Dr. Attaran is also a forceful human rights advocate, having called for international prosecutions to end the crimes against humanity perpetuated by the regime in Zimbabwe, and recently having joined with NGOs to criticize Canada's military for failing to protect the rights of detainees they arrest during their mission in Afghanistan, including to expose those detainees to the risk of torture or transfer to Guantanamo Bay.
Funny how Attaran criticizes Guantanamo Bay but then demands that Canada build its own internment centre.
You can almost imagine Stephen Harper taking Attaran's advice and building a camp to hold Taliban prisoners, only to be on the receiving end of even further criticism from Attaran for yet more problems.
As if Stephen Harper couldn't do anything right.
But then that's a way an opposition politician would act, not an academic.
Which got me thinking...so I checked into Attaran's background:
[Amir Attaran] is currently Associate Professor of Law and Population Health, and the holder of the Canada Research Chair in Law, Population Health and Global Development Policy at the University of Ottawa, Canada. Previously he was an adjunct lecturer in Public Policy at Harvard University, publishing research as part of the Center for International Development and the Carr Center for Human Rights Policy at the John F. Kennedy School of Government.
Wait, isn't that where Michael Ignatieff, second-in-command of the Liberal Party, taught during his years as a professor? Sure, but then there are a lot of professors and other staff at the Carr Center. I mean, what are the odds that Attaran and Ignatieff crossed paths in a meaningful way, in a way that would suggest that Attaran would want to help the Liberals undermine the Conservatives?
Fernande Raine, the centre's executive director, says Mr. Ignatieff was someone she instantly trusted, someone who cared about the people he worked with and their personal lives and families...
"That was very rare at Harvard," she says. "He was probably the least political person in a tactical way of thinking at the Kennedy School."
Amir Attaran, now Canada research chair in law, population health, and global development policy at the University of Ottawa, was a research fellow at the Kennedy School during Mr. Ignatieff's time at the Carr.

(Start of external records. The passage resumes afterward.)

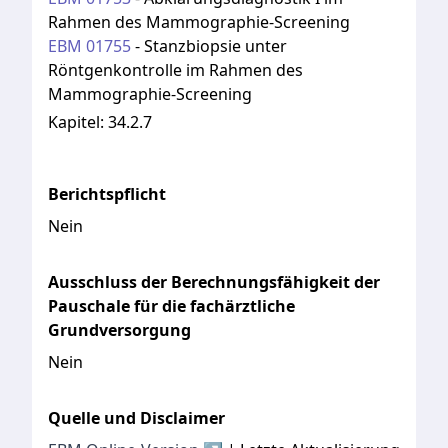
Rahmen des Mammographie-Screening
EBM
01755
-
Stanzbiopsie unter
Röntgenkontrolle im Rahmen des
Mammographie-Screening
Kapitel:
34.2.7
Berichtspflicht
Nein
Ausschluss der Berechnungsfähigkeit der
Pauschale für die fachärztliche
Grundversorgung
Nein
Quelle und Disclaimer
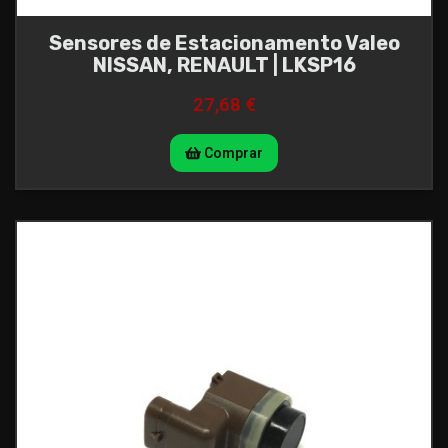
Sensores de Estacionamento Valeo
NISSAN, RENAULT | LKSP16
27,68 €
Comprar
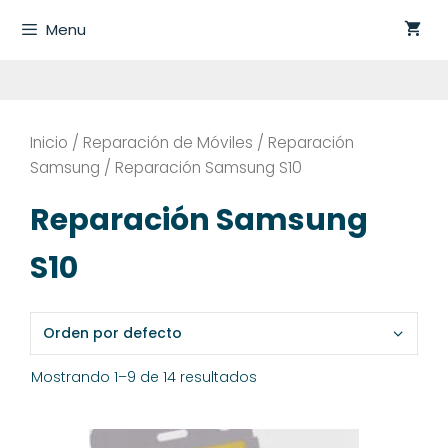
Saltar
Menu
al
contenido
Inicio
/
Reparación de Móviles
/
Reparación
Samsung
/ Reparación Samsung S10
Reparación Samsung
S10
Mostrando 1–9 de 14 resultados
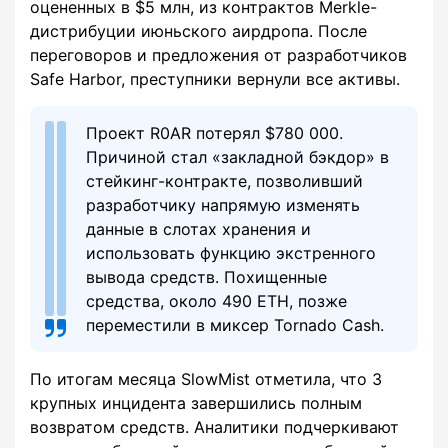
оцененных в $5 млн, из контрактов Merkle-
дистрибуции июньского аирдропа. После
переговоров и предложения от разработчиков
Safe Harbor, преступники вернули все активы.
Проект R0AR потерял $780 000.
Причиной стал «закладной бэкдор» в
стейкинг-контракте, позволивший
разработчику напрямую изменять
данные в слотах хранения и
использовать функцию экстренного
вывода средств. Похищенные
средства, около 490 ETH, позже
переместили в миксер Tornado Cash.
По итогам месяца SlowMist отметила, что 3
крупных инцидента завершились полным
возвратом средств. Аналитики подчеркивают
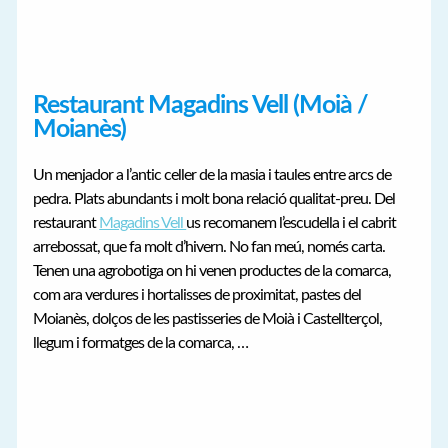
Restaurant Magadins Vell (Moià /
Moianès)
Un menjador a l’antic celler de la masia i taules entre arcs de
pedra. Plats abundants i molt bona relació qualitat-preu. Del
restaurant
Magadins Vell
us recomanem l’escudella i el cabrit
arrebossat, que fa molt d’hivern. No fan meú, només carta.
Tenen una agrobotiga on hi venen productes de la comarca,
com ara verdures i hortalisses de proximitat, pastes del
Moianès, dolços de les pastisseries de Moià i Castellterçol,
llegum i formatges de la comarca, …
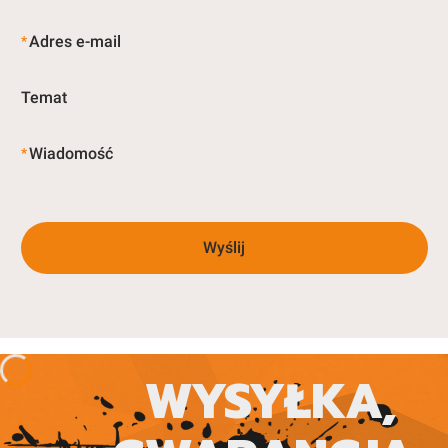
Adres e-mail
*
Temat
Wiadomość
*
Wyślij
WYSYŁKA,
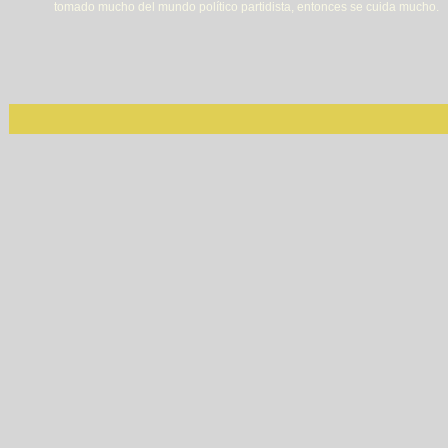
tomado mucho del mundo político partidista, entonces se cuida mucho.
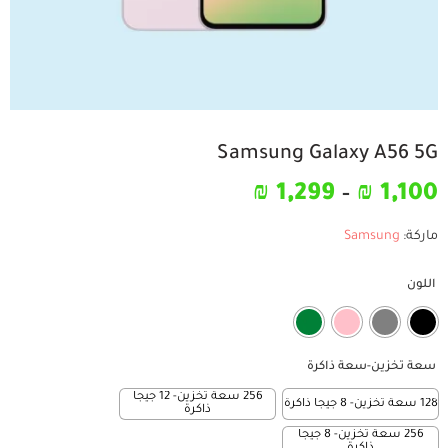
Samsung Galaxy A56 5G
₪
1,299
–
₪
1,100
ماركة:
Samsung
اللون
سعة تخزين-سعة ذاكرة
256 سعة تخزين- 12 جيجا
128 سعة تخزين- 8 جيجا ذاكرة
ذاكرة
256 سعة تخزين- 8 جيجا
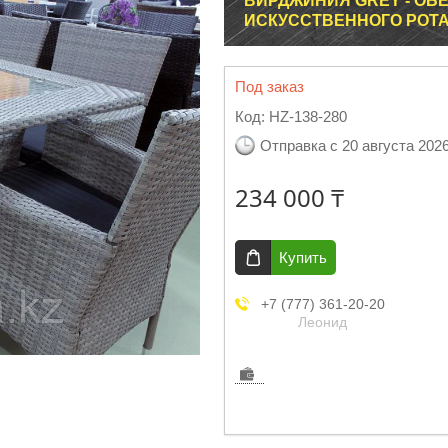
ВИРДЖИНИЯ GREY - ОБ
ИСКУССТВЕННОГО РОТАНГ
Под заказ
Код:
HZ-138-280
Отправка с 20 августа 202
234 000 ₸
Купить
+7 (777) 361-20-20
Леонид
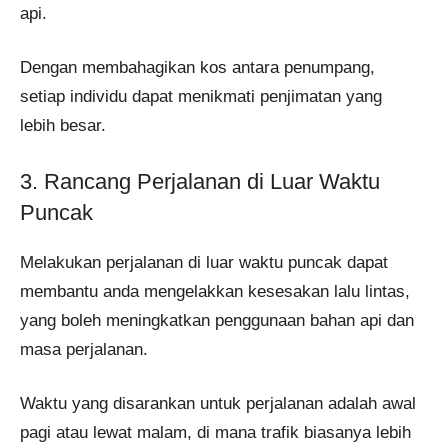
api.
Dengan membahagikan kos antara penumpang,
setiap individu dapat menikmati penjimatan yang
lebih besar.
3. Rancang Perjalanan di Luar Waktu
Puncak
Melakukan perjalanan di luar waktu puncak dapat
membantu anda mengelakkan kesesakan lalu lintas,
yang boleh meningkatkan penggunaan bahan api dan
masa perjalanan.
Waktu yang disarankan untuk perjalanan adalah awal
pagi atau lewat malam, di mana trafik biasanya lebih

He ran afoul of an influential faculty member and the school's administration over a line of academic inquiry he insisted on pursuing, and found himself about to be booted out.
He brought his troubles to Mr. Ignatieff, who gave him office space and mentoring support until he could find another academic home. "Michael stuck up for me against some extremely nasty attacks," Prof. Attaran says.
Well, I'd say that counts.
Call me cynical, but it sure sounds like Attaran owes Ignatieff a favour in return. A big favour.
And so when the Liberals start taking heat from the Conservatives for being so concerned about murderous Taliban (who as an irregular guerilla force are not covered by the Geneva Conventions), suddenly out pops Amir Attaran to give the Liberal attacks the veneer of academic respectability. More importantly, Amir Attaran can accuse Canadian soldiers of committing war crimes, something no Liberal member of parliament could do and still hope to be re-elected. Liberals can still prattle on about how they "support" Canadian troops, even as Attaran, a close personal friend of Michael Ignatieff, calls Canadian soldiers, their commanders, and the government of Stephen Harper a bunch of war criminals.
Pretty good plan, when you think about it.